- _PROBLÈMES_:
[1] Recopiez mot pour mot le passage de l'entretien avec William Sportisse, depuis « La grosse colonisation » jusqu'à « venus de France. ».
[2] Prolongez l'entretien avec William Sportisse au-delà de sa dernière phrase.

··· EXTRAIT DU TEXTE ···

Algérie « Le Parti communiste dans le mouvement national »
C’est
à Villejuif, où il vit avec son épouse depuis 1994, que William
Sportisse a reçu la rédaction de l’Humanité. Le fascisme, le
colonialisme, l’exploitation de l’homme par l’homme,
l’islamisme, il les a combattus au prix de la clandestinité, de la
prison, de la torture, au nom de convictions communistes
inaltérables.
Votre
enfance se déroule dans une famille juive de Constantine.
Vous
décrivez les liens entre les milieux populaires juifs et musulmans
dans cette Algérie coloniale.
Les antagonismes de classes
sont-ils plus forts que les différences religieuses ?
William
Sportisse. Dans certaines entreprises de Constantine, notamment dans
l’ébénisterie, il y avait une majorité d’ouvriers juifs. J’ai
connu ces ouvriers dans la période de la montée du fascisme. Ils se
sentaient proches des ouvriers arabes. Tout ce contexte, marqué par
un racisme particulièrement fort dans le Constantinois, m’a
entraîné dans les luttes contre le fascisme et contre le système
colonial.
La grosse colonisation terrienne a toujours voulu exercer
sur la minorité européenne une influence idéologique et politique
pour la séparer des Algériens exploités et opprimés par le
colonialisme. Son objectif était aussi de neutraliser la population
juive, faute de pouvoir la ramener de son côté. Au sein des
minorités juive et européenne, il y avait une opposition entre ceux
qui avaient intérêt à se mettre du côté de la colonisation et
ceux qui n’avaient aucun intérêt à la défendre et qui
comprenaient de mieux en mieux qu’il leur fallait s’unir aux
travailleurs algériens. La majorité des juifs de Constantine
étaient d’origine autochtone judéo-berbère ou étaient les
descendants de ceux qui avaient quitté l’Espagne pendant
l’Inquisition. Peu nombreux étaient les juifs venus de France.
Quels
sont les éléments déclencheurs de votre engagement communiste qui
va déterminer toute votre vie ?
William
Sportisse. Pour nous, le problème ne se posait pas en termes de
judaïté ou non, mais en termes de classe. Nous étions communistes
et la chose essentielle qui se posait, c’était d’en finir avec
le système colonial et de lutter contre l’exploitation de l’homme
par l’homme. Mon grand frère Lucien a été l’élément moteur
de notre prise de conscience. Il était instituteur et il a mené des
luttes qui lui ont valu la répression coloniale. Après avoir été
révoqué de l’enseignement en 1934, il fut rétabli dans sa
profession par le Front populaire, mais muté en France. Engagé dans
la Résistance, il sera assassiné par la Gestapo à Lyon, en 1944.
Comment
se forge le mouvement qui va conduire à la guerre de libération à
partir
du 1er novembre 1954 ?

··· DONNÉES ···

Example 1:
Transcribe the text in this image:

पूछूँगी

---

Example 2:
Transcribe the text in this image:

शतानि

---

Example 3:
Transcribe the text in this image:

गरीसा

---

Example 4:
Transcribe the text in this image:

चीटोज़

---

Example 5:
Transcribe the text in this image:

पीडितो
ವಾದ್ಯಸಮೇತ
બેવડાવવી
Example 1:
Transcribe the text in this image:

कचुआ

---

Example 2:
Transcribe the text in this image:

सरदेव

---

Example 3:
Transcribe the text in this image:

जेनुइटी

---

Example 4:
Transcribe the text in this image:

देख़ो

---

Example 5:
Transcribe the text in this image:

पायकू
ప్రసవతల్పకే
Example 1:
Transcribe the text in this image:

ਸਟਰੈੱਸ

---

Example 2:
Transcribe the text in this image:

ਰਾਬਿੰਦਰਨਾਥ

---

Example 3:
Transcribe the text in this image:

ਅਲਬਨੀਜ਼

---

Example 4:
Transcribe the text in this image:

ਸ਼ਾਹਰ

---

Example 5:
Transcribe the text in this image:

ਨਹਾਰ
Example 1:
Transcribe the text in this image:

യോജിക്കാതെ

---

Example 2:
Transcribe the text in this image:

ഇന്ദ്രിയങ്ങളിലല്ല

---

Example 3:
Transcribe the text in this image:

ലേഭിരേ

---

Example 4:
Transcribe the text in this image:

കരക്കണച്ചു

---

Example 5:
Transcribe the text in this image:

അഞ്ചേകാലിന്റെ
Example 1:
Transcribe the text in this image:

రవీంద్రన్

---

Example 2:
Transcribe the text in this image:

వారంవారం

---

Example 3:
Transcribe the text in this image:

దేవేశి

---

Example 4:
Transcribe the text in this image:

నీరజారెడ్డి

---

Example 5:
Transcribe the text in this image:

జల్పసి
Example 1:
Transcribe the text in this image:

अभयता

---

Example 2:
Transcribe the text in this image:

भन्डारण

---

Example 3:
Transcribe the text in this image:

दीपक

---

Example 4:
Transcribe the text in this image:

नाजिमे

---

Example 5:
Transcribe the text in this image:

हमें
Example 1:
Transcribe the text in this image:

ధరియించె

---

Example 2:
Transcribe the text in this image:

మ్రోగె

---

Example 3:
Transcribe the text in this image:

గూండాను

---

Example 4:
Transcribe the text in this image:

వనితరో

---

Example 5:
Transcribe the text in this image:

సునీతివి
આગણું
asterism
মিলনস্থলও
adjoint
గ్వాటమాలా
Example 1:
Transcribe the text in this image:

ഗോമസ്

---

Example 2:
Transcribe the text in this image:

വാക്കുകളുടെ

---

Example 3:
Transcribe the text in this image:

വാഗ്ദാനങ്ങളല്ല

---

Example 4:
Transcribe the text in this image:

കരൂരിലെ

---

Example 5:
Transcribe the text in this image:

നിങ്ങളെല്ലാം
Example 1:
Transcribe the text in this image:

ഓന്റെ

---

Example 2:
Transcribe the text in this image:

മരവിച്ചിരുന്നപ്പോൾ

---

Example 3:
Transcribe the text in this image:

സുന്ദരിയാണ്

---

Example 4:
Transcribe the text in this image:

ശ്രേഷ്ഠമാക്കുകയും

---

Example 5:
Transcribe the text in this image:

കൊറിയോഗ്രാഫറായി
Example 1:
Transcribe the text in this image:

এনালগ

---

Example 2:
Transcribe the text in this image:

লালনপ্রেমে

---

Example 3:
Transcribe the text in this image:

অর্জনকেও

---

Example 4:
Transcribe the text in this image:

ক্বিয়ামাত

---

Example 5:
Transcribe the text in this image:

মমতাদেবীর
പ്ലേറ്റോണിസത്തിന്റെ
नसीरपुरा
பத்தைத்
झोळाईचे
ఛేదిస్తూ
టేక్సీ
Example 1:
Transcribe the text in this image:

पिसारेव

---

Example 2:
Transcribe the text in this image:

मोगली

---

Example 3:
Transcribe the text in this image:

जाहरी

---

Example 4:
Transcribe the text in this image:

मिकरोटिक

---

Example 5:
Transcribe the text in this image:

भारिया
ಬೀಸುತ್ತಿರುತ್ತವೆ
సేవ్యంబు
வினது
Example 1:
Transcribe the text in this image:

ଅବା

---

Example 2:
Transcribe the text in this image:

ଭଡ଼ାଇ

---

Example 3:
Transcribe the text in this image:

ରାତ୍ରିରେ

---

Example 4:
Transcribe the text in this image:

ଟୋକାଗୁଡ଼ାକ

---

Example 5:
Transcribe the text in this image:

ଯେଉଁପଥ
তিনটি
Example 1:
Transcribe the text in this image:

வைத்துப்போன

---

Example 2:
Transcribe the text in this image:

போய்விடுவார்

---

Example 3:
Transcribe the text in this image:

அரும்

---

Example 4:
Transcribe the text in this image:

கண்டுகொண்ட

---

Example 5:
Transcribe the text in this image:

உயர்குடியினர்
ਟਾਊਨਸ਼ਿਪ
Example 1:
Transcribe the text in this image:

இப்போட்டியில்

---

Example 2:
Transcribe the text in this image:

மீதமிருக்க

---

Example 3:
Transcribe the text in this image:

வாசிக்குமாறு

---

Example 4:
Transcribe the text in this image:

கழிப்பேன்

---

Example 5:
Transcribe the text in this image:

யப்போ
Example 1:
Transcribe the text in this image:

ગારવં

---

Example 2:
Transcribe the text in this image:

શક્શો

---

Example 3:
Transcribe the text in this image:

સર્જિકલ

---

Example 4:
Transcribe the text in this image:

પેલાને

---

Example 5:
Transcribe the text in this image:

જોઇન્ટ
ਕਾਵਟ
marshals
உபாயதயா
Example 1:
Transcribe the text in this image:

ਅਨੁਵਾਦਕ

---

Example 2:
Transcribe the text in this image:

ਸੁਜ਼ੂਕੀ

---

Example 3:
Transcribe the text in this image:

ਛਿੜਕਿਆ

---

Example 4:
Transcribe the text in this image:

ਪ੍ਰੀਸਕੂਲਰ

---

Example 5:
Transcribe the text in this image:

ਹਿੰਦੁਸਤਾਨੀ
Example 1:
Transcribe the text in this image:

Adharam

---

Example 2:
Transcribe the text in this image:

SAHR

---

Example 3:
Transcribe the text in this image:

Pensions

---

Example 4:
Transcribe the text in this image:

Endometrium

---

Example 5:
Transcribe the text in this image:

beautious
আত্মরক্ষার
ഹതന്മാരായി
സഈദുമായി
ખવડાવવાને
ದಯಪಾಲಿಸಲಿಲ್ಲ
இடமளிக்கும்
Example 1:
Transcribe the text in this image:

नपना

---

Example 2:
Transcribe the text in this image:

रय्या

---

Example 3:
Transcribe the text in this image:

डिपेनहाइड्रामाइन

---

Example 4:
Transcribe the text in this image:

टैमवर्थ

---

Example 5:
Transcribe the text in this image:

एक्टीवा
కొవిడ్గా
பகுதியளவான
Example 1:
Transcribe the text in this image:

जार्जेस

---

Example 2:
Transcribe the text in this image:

···

- _RÉSULTATS PAR TÂCHE_:
[1]
La grosse colonisation terrienne a toujours voulu exercer
sur la minorité européenne une influence idéologique et politique
pour la séparer des Algériens exploités et opprimés par le
colonialisme. Son objectif était aussi de neutraliser la population
juive, faute de pouvoir la ramener de son côté. Au sein des
minorités juive et européenne, il y avait une opposition entre ceux
qui avaient intérêt à se mettre du côté de la colonisation et
ceux qui n’avaient aucun intérêt à la défendre et qui
comprenaient de mieux en mieux qu’il leur fallait s’unir aux
travailleurs algériens. La majorité des juifs de Constantine
étaient d’origine autochtone judéo-berbère ou étaient les
descendants de ceux qui avaient quitté l’Espagne pendant
l’Inquisition. Peu nombreux étaient les juifs venus de France.

[2]
William
Sportisse. Sous des formes diverses, le mouvement d’émancipation
en réalité n’a jamais cessé. Au début de la colonisation, après
l’échec des révoltes armées, le peuple a cherché d’autres
moyens de lutte. Le mouvement de libération moderne a commencé
après la révolution soviétique d’Octobre 1917 et la naissance
des premières organisations révolutionnaires, notamment l’Étoile
nord-africaine. Puis ont été créées les premières organisations
communistes affiliées au PCF. Jusqu’en 1936, il n’était en
effet pas possible de créer un parti communiste algérien, car les
Algériens n’avaient pas le droit de s’organiser en raison du
Code de l’indigénat et du décret Régnier.
L’indépendance
des colonies avait été posée dès 1920 comme principe par
l’Internationale communiste, dont l’une des conditions d’adhésion
pour tout parti communiste était la reconnaissance du droit des
peuples à disposer d’eux-mêmes.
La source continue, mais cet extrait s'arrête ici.